| Text to read |
- Title card
- Directed by: Fred Avery
- Story by: Rich Hogan
- Produced by: Leon Schlesinger
- Starring: Mel Blanc Arthur Q. Bryan Marion Darlington
- Music by: Carl W. Stalling
- Animation by: Virgil Ross
- Color process: Technicolor
- Production company: Leon Schlesinger Productions
- Distributed by: Warner Bros. Pictures
- Release date: July 27, 1940;
- Running time: 8 min
- Country: United States
- Language: English

= A Wild Hare =

1940 film by Fred Avery

A Wild Hare is a 1940 American animated comedy short film directed by Fred Avery. It was released on July 27, 1940. It is part of the Merrie Melodies series, the twelfth cartoon to feature Elmer Fudd and the fifth cartoon to feature a character later to be named Bugs Bunny. The film defined Bugs' personality and Brooklyn-Bronx voice, previously used as a generic humorous voice in Avery's cartoons. It was re-released as a "Blue Ribbon" reissue in 1944 as The Wild Hare.

| Tasks |
1. Duplicate the passage about A Wild Hare from "1940 film by" to "The Wild Hare.".
2. In two sentences, summarize the passage about A Wild Hare.
The items after this point are unrelated to the passage about A Wild Hare.

| Data excerpts |
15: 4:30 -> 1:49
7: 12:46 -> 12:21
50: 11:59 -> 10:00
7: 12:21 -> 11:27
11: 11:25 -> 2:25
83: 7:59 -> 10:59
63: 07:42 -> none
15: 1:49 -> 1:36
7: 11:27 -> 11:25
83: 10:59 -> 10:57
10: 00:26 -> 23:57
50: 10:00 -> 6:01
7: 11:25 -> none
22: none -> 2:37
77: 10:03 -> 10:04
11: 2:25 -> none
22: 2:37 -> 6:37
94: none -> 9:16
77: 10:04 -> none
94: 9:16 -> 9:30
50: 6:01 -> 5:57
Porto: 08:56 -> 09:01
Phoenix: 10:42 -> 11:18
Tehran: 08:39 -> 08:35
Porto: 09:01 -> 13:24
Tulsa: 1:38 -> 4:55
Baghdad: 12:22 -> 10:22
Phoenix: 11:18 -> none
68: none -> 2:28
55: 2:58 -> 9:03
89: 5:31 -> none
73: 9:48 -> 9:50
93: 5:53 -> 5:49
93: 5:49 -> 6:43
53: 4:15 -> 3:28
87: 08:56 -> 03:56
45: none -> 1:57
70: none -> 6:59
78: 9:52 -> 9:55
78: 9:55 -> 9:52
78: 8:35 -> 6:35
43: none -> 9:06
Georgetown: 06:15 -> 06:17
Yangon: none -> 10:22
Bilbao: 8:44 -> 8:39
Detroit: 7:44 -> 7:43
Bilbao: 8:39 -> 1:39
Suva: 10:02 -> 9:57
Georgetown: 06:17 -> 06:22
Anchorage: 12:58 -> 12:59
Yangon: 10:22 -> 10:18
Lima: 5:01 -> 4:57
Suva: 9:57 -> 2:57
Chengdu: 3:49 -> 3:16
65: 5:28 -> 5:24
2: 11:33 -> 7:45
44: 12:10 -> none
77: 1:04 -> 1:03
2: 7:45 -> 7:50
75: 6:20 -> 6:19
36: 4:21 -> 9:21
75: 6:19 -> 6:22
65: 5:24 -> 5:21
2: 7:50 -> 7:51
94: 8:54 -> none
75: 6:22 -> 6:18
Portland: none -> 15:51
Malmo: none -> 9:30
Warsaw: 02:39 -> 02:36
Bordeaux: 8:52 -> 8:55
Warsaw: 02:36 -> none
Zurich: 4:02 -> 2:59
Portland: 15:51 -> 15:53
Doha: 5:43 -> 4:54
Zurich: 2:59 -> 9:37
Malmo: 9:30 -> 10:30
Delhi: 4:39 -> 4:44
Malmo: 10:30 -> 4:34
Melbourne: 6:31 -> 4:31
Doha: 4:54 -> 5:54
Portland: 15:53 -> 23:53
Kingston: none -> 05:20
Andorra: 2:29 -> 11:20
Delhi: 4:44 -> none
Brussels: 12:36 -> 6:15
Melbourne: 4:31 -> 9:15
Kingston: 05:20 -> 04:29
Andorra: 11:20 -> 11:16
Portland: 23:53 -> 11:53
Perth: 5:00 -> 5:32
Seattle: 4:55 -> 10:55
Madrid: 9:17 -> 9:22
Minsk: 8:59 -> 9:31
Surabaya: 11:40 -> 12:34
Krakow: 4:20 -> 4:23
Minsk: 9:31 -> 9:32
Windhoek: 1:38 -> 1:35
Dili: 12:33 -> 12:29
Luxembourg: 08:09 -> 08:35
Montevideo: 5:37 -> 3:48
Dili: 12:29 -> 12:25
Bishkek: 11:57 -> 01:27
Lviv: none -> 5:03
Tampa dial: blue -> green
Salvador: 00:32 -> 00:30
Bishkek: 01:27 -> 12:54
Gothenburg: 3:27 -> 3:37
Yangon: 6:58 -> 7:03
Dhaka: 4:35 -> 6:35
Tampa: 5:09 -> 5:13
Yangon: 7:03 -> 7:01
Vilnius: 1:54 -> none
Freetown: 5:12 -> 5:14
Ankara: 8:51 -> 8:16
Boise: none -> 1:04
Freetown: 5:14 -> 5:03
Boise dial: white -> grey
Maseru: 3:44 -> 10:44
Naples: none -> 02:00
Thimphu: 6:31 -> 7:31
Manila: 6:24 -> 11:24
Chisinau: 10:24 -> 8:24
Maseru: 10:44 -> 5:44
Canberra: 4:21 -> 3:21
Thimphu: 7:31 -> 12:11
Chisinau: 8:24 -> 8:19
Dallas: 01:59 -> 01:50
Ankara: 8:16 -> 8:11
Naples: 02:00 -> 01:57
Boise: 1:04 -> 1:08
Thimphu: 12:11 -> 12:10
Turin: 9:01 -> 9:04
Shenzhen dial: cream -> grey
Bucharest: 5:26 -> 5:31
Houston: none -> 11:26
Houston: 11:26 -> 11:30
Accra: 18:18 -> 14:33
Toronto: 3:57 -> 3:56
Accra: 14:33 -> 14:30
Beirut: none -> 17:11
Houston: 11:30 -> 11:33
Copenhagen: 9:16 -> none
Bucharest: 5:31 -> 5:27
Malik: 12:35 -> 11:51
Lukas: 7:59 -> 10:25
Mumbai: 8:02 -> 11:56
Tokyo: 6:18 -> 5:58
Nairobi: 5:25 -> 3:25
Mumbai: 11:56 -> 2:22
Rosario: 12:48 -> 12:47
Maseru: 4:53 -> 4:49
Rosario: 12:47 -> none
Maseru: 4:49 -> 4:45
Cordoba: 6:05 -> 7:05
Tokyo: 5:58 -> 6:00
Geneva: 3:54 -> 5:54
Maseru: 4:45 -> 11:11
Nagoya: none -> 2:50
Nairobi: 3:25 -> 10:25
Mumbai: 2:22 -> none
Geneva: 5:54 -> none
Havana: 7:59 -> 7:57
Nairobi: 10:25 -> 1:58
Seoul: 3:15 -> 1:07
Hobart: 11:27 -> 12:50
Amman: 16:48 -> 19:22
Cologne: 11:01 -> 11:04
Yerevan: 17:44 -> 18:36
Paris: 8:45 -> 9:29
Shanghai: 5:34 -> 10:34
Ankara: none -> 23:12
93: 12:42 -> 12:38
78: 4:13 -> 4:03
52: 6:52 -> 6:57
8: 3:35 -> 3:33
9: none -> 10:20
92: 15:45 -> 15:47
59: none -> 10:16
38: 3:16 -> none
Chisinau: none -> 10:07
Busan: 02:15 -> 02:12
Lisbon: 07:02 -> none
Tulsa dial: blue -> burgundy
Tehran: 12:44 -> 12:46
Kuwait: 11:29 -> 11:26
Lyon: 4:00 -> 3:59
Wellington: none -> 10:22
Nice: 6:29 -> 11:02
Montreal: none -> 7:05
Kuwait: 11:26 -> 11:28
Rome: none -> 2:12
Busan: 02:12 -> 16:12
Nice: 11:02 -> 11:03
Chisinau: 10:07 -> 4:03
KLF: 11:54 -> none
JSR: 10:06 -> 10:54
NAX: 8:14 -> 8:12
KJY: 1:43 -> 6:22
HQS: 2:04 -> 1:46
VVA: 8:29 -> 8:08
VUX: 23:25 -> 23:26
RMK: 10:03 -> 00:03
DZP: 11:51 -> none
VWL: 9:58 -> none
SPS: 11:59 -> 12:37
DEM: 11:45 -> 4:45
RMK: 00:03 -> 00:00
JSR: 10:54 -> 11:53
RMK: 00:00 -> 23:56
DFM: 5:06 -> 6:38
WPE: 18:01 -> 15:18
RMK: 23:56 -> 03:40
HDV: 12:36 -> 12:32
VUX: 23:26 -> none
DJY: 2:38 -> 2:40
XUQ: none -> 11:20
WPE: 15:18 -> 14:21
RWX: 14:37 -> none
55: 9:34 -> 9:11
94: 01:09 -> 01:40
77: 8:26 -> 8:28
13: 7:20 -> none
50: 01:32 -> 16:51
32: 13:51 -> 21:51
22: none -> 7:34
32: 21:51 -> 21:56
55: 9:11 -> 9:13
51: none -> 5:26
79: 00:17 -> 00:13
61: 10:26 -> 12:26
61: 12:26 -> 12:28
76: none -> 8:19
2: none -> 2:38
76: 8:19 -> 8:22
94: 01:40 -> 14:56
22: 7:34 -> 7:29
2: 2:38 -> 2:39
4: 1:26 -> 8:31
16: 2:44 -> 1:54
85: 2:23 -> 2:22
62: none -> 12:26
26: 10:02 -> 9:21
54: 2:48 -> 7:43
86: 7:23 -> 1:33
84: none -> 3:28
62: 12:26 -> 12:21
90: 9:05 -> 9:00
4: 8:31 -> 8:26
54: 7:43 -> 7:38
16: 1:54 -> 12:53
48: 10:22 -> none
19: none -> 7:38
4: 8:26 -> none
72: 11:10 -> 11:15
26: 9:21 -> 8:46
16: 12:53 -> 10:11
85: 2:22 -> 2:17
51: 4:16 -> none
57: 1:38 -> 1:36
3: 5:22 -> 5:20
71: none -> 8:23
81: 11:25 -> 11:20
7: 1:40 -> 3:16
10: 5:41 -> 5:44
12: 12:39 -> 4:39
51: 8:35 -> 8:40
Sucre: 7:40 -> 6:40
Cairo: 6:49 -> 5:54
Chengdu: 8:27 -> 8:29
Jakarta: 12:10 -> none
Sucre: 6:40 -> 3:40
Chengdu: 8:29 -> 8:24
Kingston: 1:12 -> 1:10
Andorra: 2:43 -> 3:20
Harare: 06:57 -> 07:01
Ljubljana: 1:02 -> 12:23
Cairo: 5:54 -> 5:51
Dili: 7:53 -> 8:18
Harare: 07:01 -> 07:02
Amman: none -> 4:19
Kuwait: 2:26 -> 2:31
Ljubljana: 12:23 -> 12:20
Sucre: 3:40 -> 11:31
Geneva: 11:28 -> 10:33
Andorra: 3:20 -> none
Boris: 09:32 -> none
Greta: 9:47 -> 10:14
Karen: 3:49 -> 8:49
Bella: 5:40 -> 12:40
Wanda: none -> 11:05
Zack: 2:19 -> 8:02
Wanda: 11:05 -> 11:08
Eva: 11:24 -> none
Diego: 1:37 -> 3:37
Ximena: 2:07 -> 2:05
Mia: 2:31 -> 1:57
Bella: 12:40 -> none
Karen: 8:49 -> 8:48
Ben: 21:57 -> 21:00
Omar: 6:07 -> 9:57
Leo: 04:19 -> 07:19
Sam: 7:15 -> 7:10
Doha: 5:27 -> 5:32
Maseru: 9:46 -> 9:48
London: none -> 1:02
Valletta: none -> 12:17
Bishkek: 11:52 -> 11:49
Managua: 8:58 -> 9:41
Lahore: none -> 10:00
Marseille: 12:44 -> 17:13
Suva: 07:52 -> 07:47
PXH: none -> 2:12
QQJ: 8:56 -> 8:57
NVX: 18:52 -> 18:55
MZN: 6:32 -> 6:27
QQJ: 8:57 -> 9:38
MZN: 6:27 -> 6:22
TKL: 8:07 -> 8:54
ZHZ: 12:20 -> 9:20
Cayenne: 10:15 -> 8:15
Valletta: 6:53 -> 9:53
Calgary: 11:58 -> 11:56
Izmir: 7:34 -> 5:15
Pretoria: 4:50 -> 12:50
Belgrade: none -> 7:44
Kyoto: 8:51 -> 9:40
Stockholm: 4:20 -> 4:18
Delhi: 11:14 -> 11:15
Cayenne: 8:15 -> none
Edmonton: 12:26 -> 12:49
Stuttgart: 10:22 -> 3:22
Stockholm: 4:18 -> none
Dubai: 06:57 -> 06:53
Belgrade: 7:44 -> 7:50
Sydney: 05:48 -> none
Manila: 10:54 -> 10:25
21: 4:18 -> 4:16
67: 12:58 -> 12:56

| Correct answers |
1.
1940 film by Fred Avery

A Wild Hare is a 1940 American animated comedy short film directed by Fred Avery. It was released on July 27, 1940. It is part of the Merrie Melodies series, the twelfth cartoon to feature Elmer Fudd and the fifth cartoon to feature a character later to be named Bugs Bunny. The film defined Bugs' personality and Brooklyn-Bronx voice, previously used as a generic humorous voice in Avery's cartoons. It was re-released as a "Blue Ribbon" reissue in 1944 as The Wild Hare.

2. A Wild Hare is a 1940 American animated comedy short directed by Fred Avery, released on July 27, 1940, as part of the Merrie Melodies series. It defined the personality and Brooklyn-Bronx voice of the character later named Bugs Bunny, and it was re-released in 1944 as The Wild Hare.